Desert and hard light stretch toward the horizon. The sky is swallowed up in the sun. I look to my left and there is David, and I am overjoyed to see him. I am stupid with happiness, I am holding back tears because that’s what you do. I want to tell him that I met his family just like he asked, and his son is beautiful, his wife has been true. David looks at me and we laugh at something as we bump along the road. We have been pretending we are brave so long we believe we are brave. Bravery is like a sport we practiced until everyone said we were aces. We are young, I notice. We are always young.
Then it happens and David is no longer David; David is pieces on my face, on my helmet and uniform. So funny! If you watch movies today. Lt. Dan, you ain’t got no legs! or something like that, not so funny when you are hosing half-dried blood and bone grit out of a Jeep, blood that isn’t yours because you survived.
While it is still dark I go down to the creek. The creek erases everything. There was no water, no rivers or streams in the desert. No burbling sweetness to calm the bullshit, sorry.
Sorry, Mom and Dad! And town, and country. Thanks for the parade. Thanks for the newspaper article. The use of my childhood bedroom until I “get back on my feet.” Thanks for all of that. Thanks, thanks, thanks. Always thanking people. People sometimes thanking me, when I still clearly belonged to something. Not so much anymore.

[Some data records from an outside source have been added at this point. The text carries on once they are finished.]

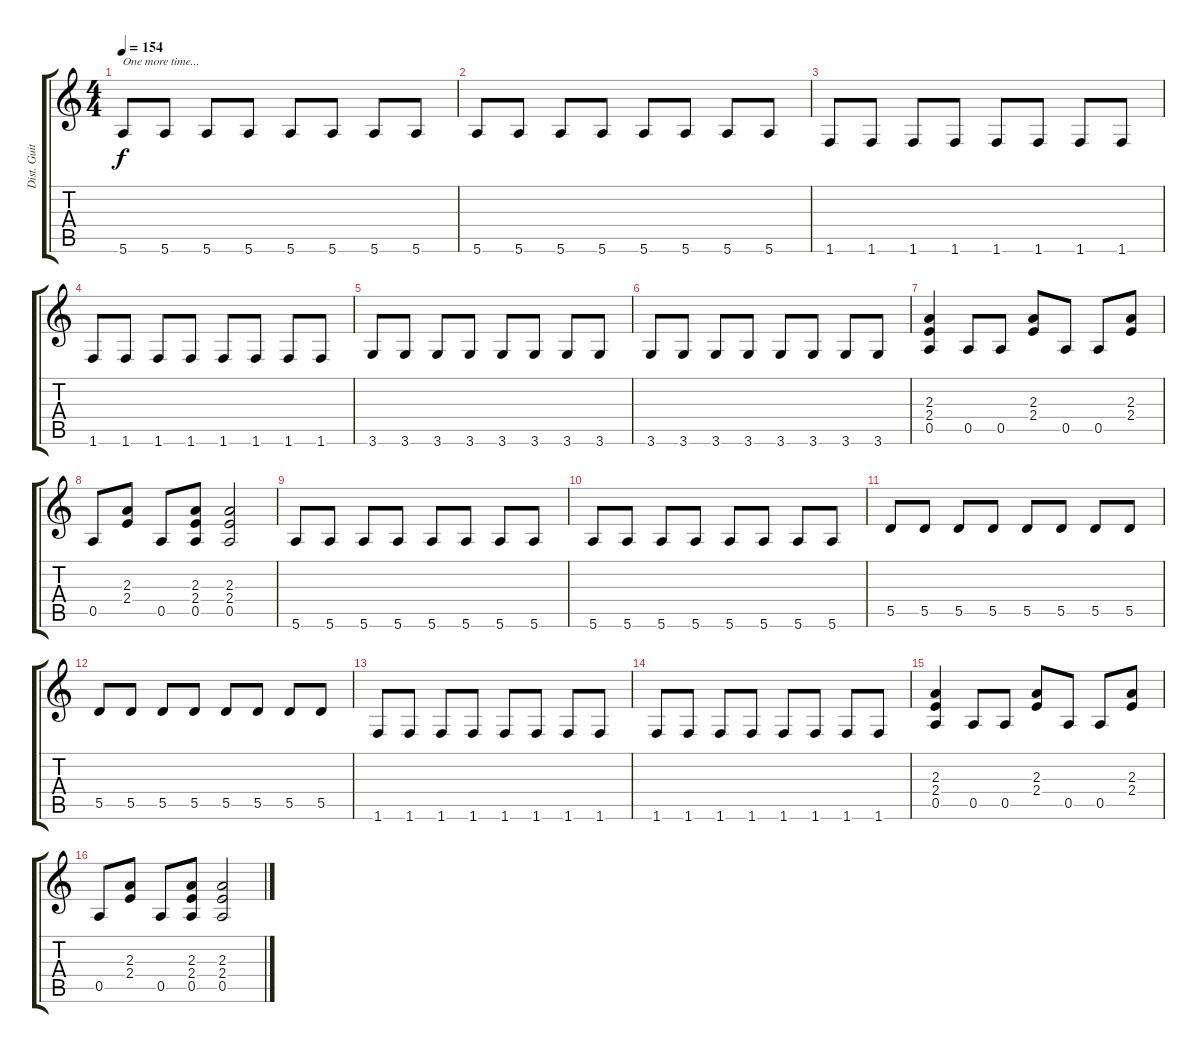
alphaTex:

\track ("Dist. Guitar 1" "Dist. Guit") {instrument distortionguitar}
\staff {score tabs}
\tuning (E4 B3 G3 D3 A2 E2) {hide}
\ts (4 4)
\tempo 154
\clef g2
\ks c
5.6.8{txt "One more time..." dy f} 5.6.8 5.6.8 5.6.8 5.6.8 5.6.8 5.6.8 5.6.8 |
5.6.8 5.6.8 5.6.8 5.6.8 5.6.8 5.6.8 5.6.8 5.6.8 |
1.6.8 1.6.8 1.6.8 1.6.8 1.6.8 1.6.8 1.6.8 1.6.8 |
1.6.8 1.6.8 1.6.8 1.6.8 1.6.8 1.6.8 1.6.8 1.6.8 |
3.6.8 3.6.8 3.6.8 3.6.8 3.6.8 3.6.8 3.6.8 3.6.8 |
3.6.8 3.6.8 3.6.8 3.6.8 3.6.8 3.6.8 3.6.8 3.6.8 |
(2.3 2.4 0.5).4 0.5.8 0.5.8 (2.3 2.4).8 0.5.8 0.5.8 (2.3 2.4).8 |
0.5.8 (2.3 2.4).8 0.5.8 (2.3 2.4 0.5).8 (2.3 2.4 0.5).2 |
5.6.8 5.6.8 5.6.8 5.6.8 5.6.8 5.6.8 5.6.8 5.6.8 |
5.6.8 5.6.8 5.6.8 5.6.8 5.6.8 5.6.8 5.6.8 5.6.8 |
5.5.8 5.5.8 5.5.8 5.5.8 5.5.8 5.5.8 5.5.8 5.5.8 |
5.5.8 5.5.8 5.5.8 5.5.8 5.5.8 5.5.8 5.5.8 5.5.8 |
1.6.8 1.6.8 1.6.8 1.6.8 1.6.8 1.6.8 1.6.8 1.6.8 |
1.6.8 1.6.8 1.6.8 1.6.8 1.6.8 1.6.8 1.6.8 1.6.8 |
(2.3 2.4 0.5).4 0.5.8 0.5.8 (2.3 2.4).8 0.5.8 0.5.8 (2.3 2.4).8 |
0.5.8 (2.3 2.4).8 0.5.8 (2.3 2.4 0.5).8 (2.3 2.4 0.5).2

At night, always meeting David. Sitting, lying by the creek, wondering what the word future means. Listening to the hypnotic sounds of time passing, thank god. When I open my eyes, listening to the water, my eyes focused upward, sometimes the sky is still black. This is the hardest time, the night, the calm dark. It seems like there is no way out of here.
I come back smelling like forest, like creek. Like an animal emerging from hibernation—a long sleep with no dream. I wish this were the truth. I do not share the secret of the rushing water. I have not shared David. Where do you go at night? My mother looks worried. How to tell her? How to tell any of them.
They all look so worried, so thankful. Mostly worried. Always looking at me sideways. Angry, maybe. Resentful, as if they have been watching a bad magic show. Here comes the magic trick of the bird in a hat. The bird goes in the hat, and the hat is shown to be empty. The audience has faith the bird remains alive where no one can see. But in the end things go wrong. The magician brings back a different bird. Trick ruined.
Lying on the bank of the creek, listening to the water speak its coded language to me. Looking at the night sky. I am sure the night is only veiling the day. I can see the brightness beyond the black, shining through holes as if through a piece of pierced leather. If only I could get back there. If only I could climb through one of those holes, I would find the desert, the sun waiting for me like a dry, comfortless womb. I would find David there and stay, maybe. We would both sit in the sand and remember the clear air of home that filled our lungs so easily. We would talk about home. We would imagine that any gap caused by our absence will be immediately closed upon our return, like a hidden seam sewn in patched trousers.
I lie there in the darkness, nothing but tree and creek and dirt, and I close my eyes. Behind the dark is light, behind the dark is where bones are burned white and arid wind turns them to dust. Where good and bad bones are laid to rest alike. Dear God, let me get there, I pray. Let me get back to where I came from. Don’t leave me here, in this unfamiliar place. The prayer never changes.
I wait until the pricks of light disappear and the sky blurs gray. The waking cries of birds drown out the creek’s murmur, and I know it’s time to leave.